Eu queria recuperar, nesta conjuntura que a gente vive, este sentido da nossa referência como representação do PNDH para reorganizar nossas capacidades de interlocução. Abrir outros espaços imaginados de diálogo. Por exemplo, se o executivo se fecha e nós não temos o interesse em dialogar com este executivo, no institucional há espaços plurais ainda disponíveis. Há o espaço plural do parlamento que, apesar das hegemonias deliberativas, mantem aquelas condições de abertura para nosso protagonismo. A Constituição de 88 criou uma dimensão para o parlamento que não é aquela formal, do momento geral da deliberação, é o momento participativo com as comissões, algumas com competências terminativas de produzir regulações, normas, mas todas com capacidade de enunciação da nossa disputa pela narrativa da democracia e participação social.
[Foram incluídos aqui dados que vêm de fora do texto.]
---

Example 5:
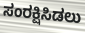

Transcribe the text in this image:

ಸಂರಕ್ಷಿಸಿಡಲುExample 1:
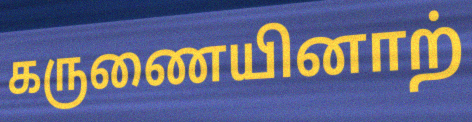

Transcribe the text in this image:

கருணையினாற்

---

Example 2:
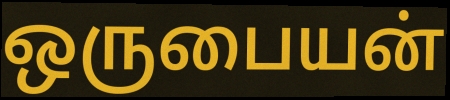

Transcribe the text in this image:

ஒருபையன்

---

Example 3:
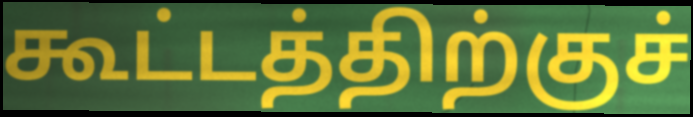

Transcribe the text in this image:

கூட்டத்திற்குச்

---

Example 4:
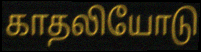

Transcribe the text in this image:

காதலியோடு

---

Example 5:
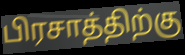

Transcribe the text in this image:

Há espaços ali. Há espaços para construir, por exemplo, contra hegemonia. Há espaços para manter nossa capacidade de defender os projetos ou, pelo menos, de reduzir o sentido dramático do que hoje se faz no campo econômico, da ganância ultraneoliberal de privatizar tudo, de coisificar a vida e reduzir a dimensão republicana da construção do acervo da economia para a satisfação das necessidades do povo. Isso cria uma agenda em que os direitos humanos têm de estar ligados àqueles campos em que esta disputa se dá, como na saúde e na educação. É exatamente ali onde se trava o cabo de guerra entre o que é do mundo do mercado e o que é do mundo da sociedade, do mundo dos valores, do mundo dos símbolos que estão necessariamente fora do mercado.
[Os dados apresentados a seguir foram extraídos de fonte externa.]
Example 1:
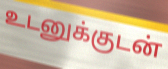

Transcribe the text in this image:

உடனுக்குடன்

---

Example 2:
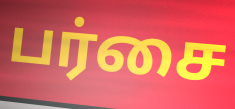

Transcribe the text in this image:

பர்சை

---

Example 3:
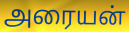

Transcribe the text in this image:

அரையன்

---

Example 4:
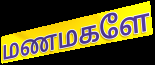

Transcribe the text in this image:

மணமகளே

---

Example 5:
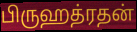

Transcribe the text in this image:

பிருஹத்ரதன்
Há também espaço no judiciário, não obstante os limites de uma leitura formal do científico que gera no direito um positivismo que é um obstáculo a implantação dos direitos humanos. O presidente da Corte Interamericana advertiu, nesse sentido, dizendo que o principal obstáculo à internalização dos direitos humanos escritos nos tratados e convenções é o obstáculo do positivismo, que limita a possibilidade de internalização nas regras nacionais das promessas normativas que os tratados e as convenções de direitos formulam. Está aí o caso da justiça de transição. Os dois exemplos citados e outros. Ou da leitura da política que os organismos internacionais, na parte política, continuam a formular na linha do seu alinhamento como no caso da OEA no incidente da Bolívia.
Eu diria que esta condição educadora do Plano (PNDH3), aqui e agora, nos propõe que se instale entre nós, como condição de monitoramento, a radicalização desta condição pedagógica dos direitos humanos. E que isso represente criar agendas para atuar em dois planos: um máximo de radicalização instituinte para fazer a leitura daquilo que se deve enfrentar nessas agendas. Por exemplo, a vida não é a questão da concepção, a vida é a dimensão da dignidade da existência, são as condições materiais desta dignidade. Como diz o Papa, recentemente, é “colocar os pobres no centro da teologia”. Estou só desafiando a Pastora Romi, aqui, para ela avançar por este caminho. É recuperar uma teologia da libertação e não uma teologia que serviu ao golpismo global na linha do econômico, na linha da promoção do bem-estar. Esta teologia que agregou, por exemplo, o campo cristão, não é só evangélico, é também católico, na associação com todas as ações golpistas.
Se a gente tivesse lido o relatório Rockfeller, do tempo do governo Nixon, teria percebido que naquele documento se indicava que melhor do que as formas de intervenção militares seriam as formas de intervenção teológicas. Enquanto era a teologia da libertação, se deveria de inserir a teologia da prosperidade, a teologia do capital, a teologia da armação dos que acumulam egoisticamente em face dos que são sujeitos da opressão. Então, radicalizar, esta questão educadora para que a gente veja que a emancipação coloca agendas dramáticas, por exemplo, como estas que recuperam o interesse neoliberal de mercadorizar tudo e que tem a ver com as transferências para o rentismo da poupança e nas formas de entrega da infraestrutura do desenvolvimento que envolva salvaguardar projetos de sociedade em que a dignidade do humano se estenda, inclusive, para o humano natural. Ou seja, a dimensão do humano é da própria natureza. E a questão ambiental que está levando a outra ação de enfrentamento que é, de novo, o assassinato político dos militantes, dos ativistas, das organizações, dos protagonistas indígenas, camponeses, defensores de direitos humanos e criminalizando o protesto. Aí já há o anuncio do novo Ato Institucional n° 5. Como sabemos este não virá da forma de um decreto. Ele está vindo aos pedaços. Ontem (dia 25.11.2019) o presidente disse que quer concessão para, em nome de insurreição, movimento de rua, ter a capacidade de militarizar a repressão com dois instrumentos letais. A capacidade de generalizar o que ele chama de GLO – Garantia da Lei e da Ordem – e a capacidade de instruir o excludente de ilicitude. O que está incrementando o extermínio de opositores, de jovens, de negros. É exatamente o modelo carioca. Então, como disse o Paulo, tem muitas coisas, mas não dá, vou parar aqui.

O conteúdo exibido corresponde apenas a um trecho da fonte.